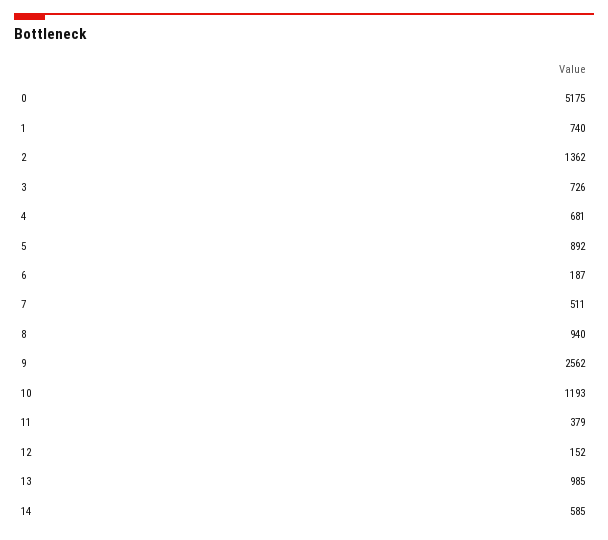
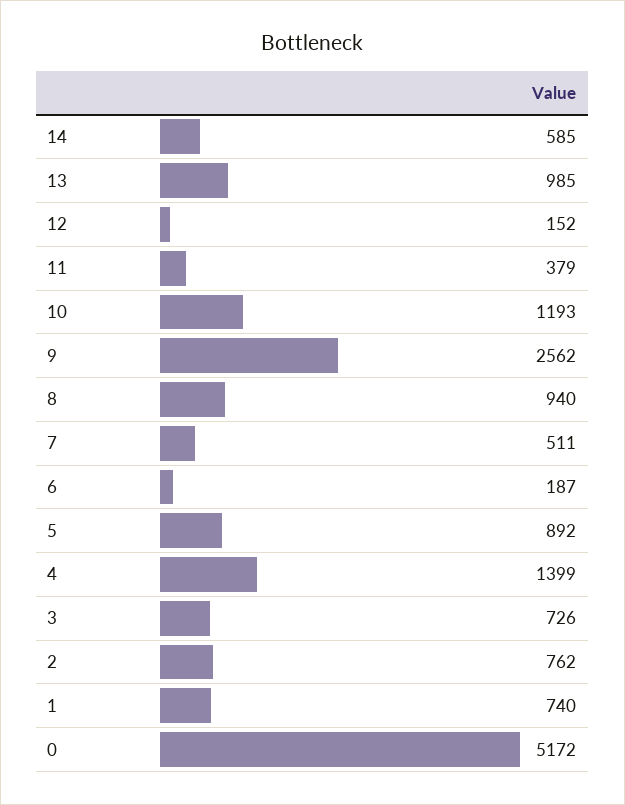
  {
-   "0": 5175,
+   "0": 5172,
    "1": 740,
-   "2": 1362,
+   "2": 762,
    "3": 726,
-   "4": 681,
+   "4": 1399,
    "5": 892,
    "6": 187,
    "7": 511,
    "8": 940,
    "9": 2562,
    "10": 1193,
    "11": 379,
    "12": 152,
    "13": 985,
    "14": 585
  }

################

● **Requirement**: Restate the data above word for word. Do not include the images.

● **Response**:
  {
-   "0": 5175,
+   "0": 5172,
    "1": 740,
-   "2": 1362,
+   "2": 762,
    "3": 726,
-   "4": 681,
+   "4": 1399,
    "5": 892,
    "6": 187,
    "7": 511,
    "8": 940,
    "9": 2562,
    "10": 1193,
    "11": 379,
    "12": 152,
    "13": 985,
    "14": 585
  }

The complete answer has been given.